This is a project for visualizing time series data.
For example, the canadian climate dataset shown below has the temperaure and precipitation data for the past 80 years.
You can visualize the dataset from three aspects: distribution, outlier, and correlation.
time_viz = TimeseriesVisualizer(data_path, plt_style="ggplot")
time_viz.visualize_distribution(
t_col="LOCAL_DATE",
t_keys=["01-Jan", "02-Feb"],
d_cols=["CALGARY", "TORONTO", "VANCOUVER"],
t_key_rule="contains",
d_col_pattern="MEAN_TEMPERATURE_%s",
x_label="Year",
y_label="Mean Temperature",
x_ticks=np.arange(1940, 2021),
save_path=os.path.join(data_dir, "distribution_plot.png"),
show_plot=True,
)
time_viz = TimeseriesVisualizer(data_path, plt_style="ggplot")
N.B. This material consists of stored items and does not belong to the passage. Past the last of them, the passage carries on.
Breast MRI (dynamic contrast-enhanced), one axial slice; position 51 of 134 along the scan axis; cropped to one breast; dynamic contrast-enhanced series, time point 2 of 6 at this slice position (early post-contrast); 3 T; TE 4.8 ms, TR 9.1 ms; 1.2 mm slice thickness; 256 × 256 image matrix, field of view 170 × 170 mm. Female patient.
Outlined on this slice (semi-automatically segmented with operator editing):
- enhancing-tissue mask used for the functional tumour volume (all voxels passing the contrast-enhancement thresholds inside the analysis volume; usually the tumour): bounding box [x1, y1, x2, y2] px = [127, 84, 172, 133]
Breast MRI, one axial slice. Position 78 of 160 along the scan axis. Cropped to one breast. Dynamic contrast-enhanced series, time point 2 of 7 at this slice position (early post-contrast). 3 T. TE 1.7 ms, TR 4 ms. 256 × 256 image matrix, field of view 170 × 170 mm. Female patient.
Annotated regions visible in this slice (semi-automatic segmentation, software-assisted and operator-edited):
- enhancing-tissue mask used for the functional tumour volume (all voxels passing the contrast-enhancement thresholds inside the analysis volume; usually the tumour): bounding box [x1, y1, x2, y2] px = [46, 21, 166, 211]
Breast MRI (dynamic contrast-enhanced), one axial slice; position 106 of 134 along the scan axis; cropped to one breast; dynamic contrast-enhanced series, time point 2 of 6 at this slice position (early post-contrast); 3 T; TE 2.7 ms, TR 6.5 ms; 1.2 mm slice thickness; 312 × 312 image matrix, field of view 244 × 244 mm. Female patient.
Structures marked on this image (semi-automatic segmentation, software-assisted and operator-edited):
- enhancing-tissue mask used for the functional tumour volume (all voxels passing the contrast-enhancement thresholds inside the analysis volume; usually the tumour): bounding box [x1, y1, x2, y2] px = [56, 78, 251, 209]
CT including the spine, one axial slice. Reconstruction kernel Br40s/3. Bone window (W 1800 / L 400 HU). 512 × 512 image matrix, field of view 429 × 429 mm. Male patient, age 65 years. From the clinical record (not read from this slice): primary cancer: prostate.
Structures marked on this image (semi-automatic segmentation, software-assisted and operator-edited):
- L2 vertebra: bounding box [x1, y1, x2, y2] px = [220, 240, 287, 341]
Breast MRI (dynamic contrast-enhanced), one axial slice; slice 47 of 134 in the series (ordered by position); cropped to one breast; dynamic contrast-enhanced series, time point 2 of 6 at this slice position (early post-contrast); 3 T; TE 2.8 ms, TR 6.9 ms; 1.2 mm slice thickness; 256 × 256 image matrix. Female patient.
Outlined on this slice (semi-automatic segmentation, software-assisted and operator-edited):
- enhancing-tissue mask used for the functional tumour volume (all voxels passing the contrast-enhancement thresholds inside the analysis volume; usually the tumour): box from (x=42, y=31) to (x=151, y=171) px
time_viz.visualize_outliers(
t_col="LOCAL_DATE",
t_keys=["01-Jan", "01-Feb", "01-Mar", "01-Apr", "01-May",
"01-Jun", "01-Jul", "01-Aug", "01-Sep", "01-Oct",
"01-Nov", "01-Dec"],
d_cols=["TORONTO", "VANCOUVER", "CALGARY"],
t_key_rule="contains",
d_col_pattern="MEAN_TEMPERATURE_%s",
title="Outliers of Mean Temperature over the Past 80 Years",
x_label="Month of the year",
y_label="Mean Temperatures",
x_ticks=["01-Jan", "01-Feb", "01-Mar", "01-Apr", "01-May",
"01-Jun", "01-Jul", "01-Aug", "01-Sep", "01-Oct",
"01-Nov", "01-Dec"],
save_path=os.path.join(data_dir, "outliers_plot.png"),
)
time_viz = TimeseriesVisualizer(data_path, plt_style="ggplot")
time_viz.visualize_correlations(
t_col="LOCAL_DATE",
t_keys=["01-Jan"],
d_cols=["CALGARY", "EDMONTON", "HALIFAX", "MONCTON",
"MONTREAL", "STJOHNS", "TORONTO", "VANCOUVER"],
t_key_rule="contains",
d_col_pattern1="MEAN_TEMPERATURE_%s",
d_col_pattern2="TOTAL_PRECIPITATION_%s",
x_label="Year",
y_label="Pearson Correlation",
x_ticks=np.arange(1940, 2021),
save_path=os.path.join(data_dir, "correlation_plot.png")
)